EghtesadOnline: Iran has gained access to its $30 billion in frozen assets following the implementation of the Joint Comprehensive Plan of Action (JCPOA) January 16, World Bank announced.
“As part of the JCPOA, some $30 billion of Iran's frozen assets have been released, allowing the government to access funds and assets abroad,” The World Bank’s latest MENA Quarterly Economic Brief, “Whither Oil Prices?” report said.
According to ILNA, the report further added that the slump in oil prices has hurt the Iranian economy but less than other oil producers in the region.
The reason is that compared to other oil producers, the Iranian economy is more diversified, and therefore less dependent on oil revenues. Oil accounts for about 30 % of government revenues, the report added.

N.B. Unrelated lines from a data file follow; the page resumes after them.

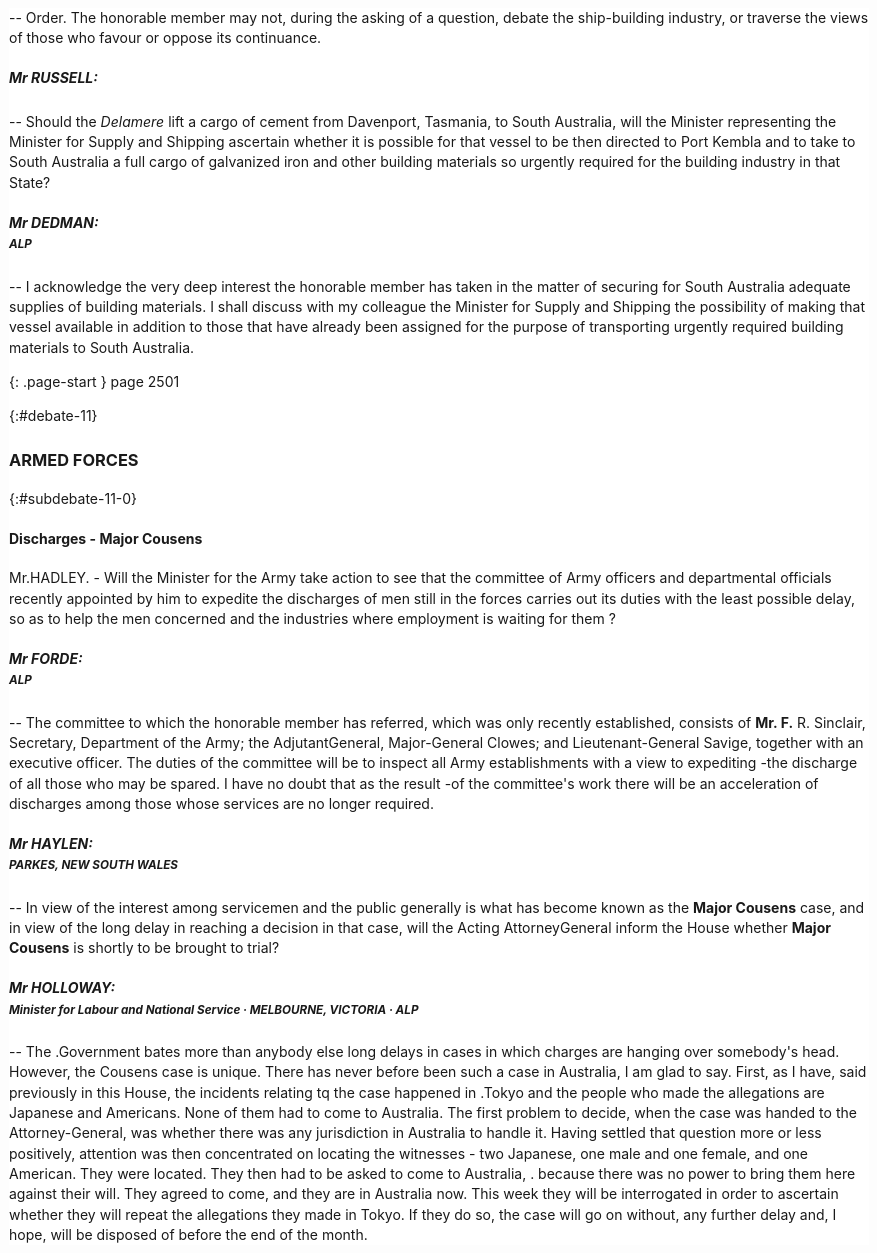 -- Order. The honorable member may not, during the asking of a question, debate the ship-building industry, or traverse the views of those who favour or oppose its continuance. 

##### Mr RUSSELL:

-- Should the  *Delamere*  lift a cargo of cement from Davenport, Tasmania, to South Australia, will the Minister representing the Minister for Supply and Shipping ascertain whether it is possible for that vessel to be then directed to Port Kembla and to take to South Australia a full cargo of galvanized iron and other building materials so urgently required for the building industry in that State? 

##### Mr DEDMAN:<br><small class="text-muted">ALP</small>

-- I acknowledge the very deep interest the honorable member has taken in the matter of securing for South Australia adequate supplies of building materials. I shall discuss with my colleague the Minister for Supply and Shipping the possibility of making that vessel available in addition to those that have already been assigned for the purpose of transporting urgently required building materials to South Australia. 

{: .page-start }
page 2501

{:#debate-11}
### ARMED FORCES

{:#subdebate-11-0}
#### Discharges - Major Cousens

Mr.HADLEY. - Will the Minister for the Army take action to see that the committee of Army officers and departmental officials recently appointed by him to expedite the discharges of men still in the forces carries out its duties with the least possible delay, so as to help the men concerned and the industries where employment is waiting for them ? 

##### Mr FORDE:<br><small class="text-muted">ALP</small>

-- The committee to which the honorable member has referred, which was only recently established, consists of  **Mr. F.**  R. Sinclair, Secretary, Department of the Army; the AdjutantGeneral, Major-General Clowes; and Lieutenant-General Savige, together with an executive officer. The duties of the committee will be to inspect all Army establishments with a view to expediting -the discharge of all those who may be spared. I have no doubt that as the result -of the committee's work there will be an acceleration of discharges among those whose services are no longer required. 

##### Mr HAYLEN:<br><small class="text-muted">PARKES, NEW SOUTH WALES</small>

-- In view of the interest among servicemen and the public generally is what has become known as the  **Major Cousens**  case, and in view of the long delay in reaching a decision in that case, will the Acting AttorneyGeneral inform the House whether  **Major Cousens**  is shortly to be brought to trial? 

##### Mr HOLLOWAY:<br><small class="text-muted">Minister for Labour and National Service &middot; MELBOURNE, VICTORIA &middot; ALP</small>

-- The .Government bates more than anybody else long delays in cases in which charges are hanging  over somebody's head. However, the Cousens case is unique. There has never before been such a case in Australia, I am glad to say. First, as I have, said previously in this House, the incidents relating tq the case happened in .Tokyo and the people who made the allegations are Japanese and Americans. None of them had to come to Australia. The first problem to decide, when the case was handed to the Attorney-General, was whether there was any jurisdiction in Australia to handle it. Having settled that question more or less positively, attention was then concentrated on locating the witnesses - two Japanese, one male and one female, and one American. They were located. They then had to be asked to come to Australia, . because there was no power to bring them here against their will. They agreed to come, and they are in Australia now. This week they will be interrogated in order to ascertain whether they will repeat the allegations they made in Tokyo. If they do so, the case will go on without, any further delay and, I hope, will be disposed of before the end of the month.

To maintain market share, Iran’s oil production has increased since January 16, 2016 when implementation of the Joint Comprehensive Plan of Action (JCPOA) and lifting of sanctions began. Some 600,000 barrels per day (b/d) has been added so far and the government plans to raise it up to 800,000 b/d by the summer of 2016, reaching pre-sanction levels (prior to 2014).
The government has taken some actions to mitigate the impact of low oil prices on its budget including raising taxes on parastatal organizations which were previously exempt from taxes, the report said.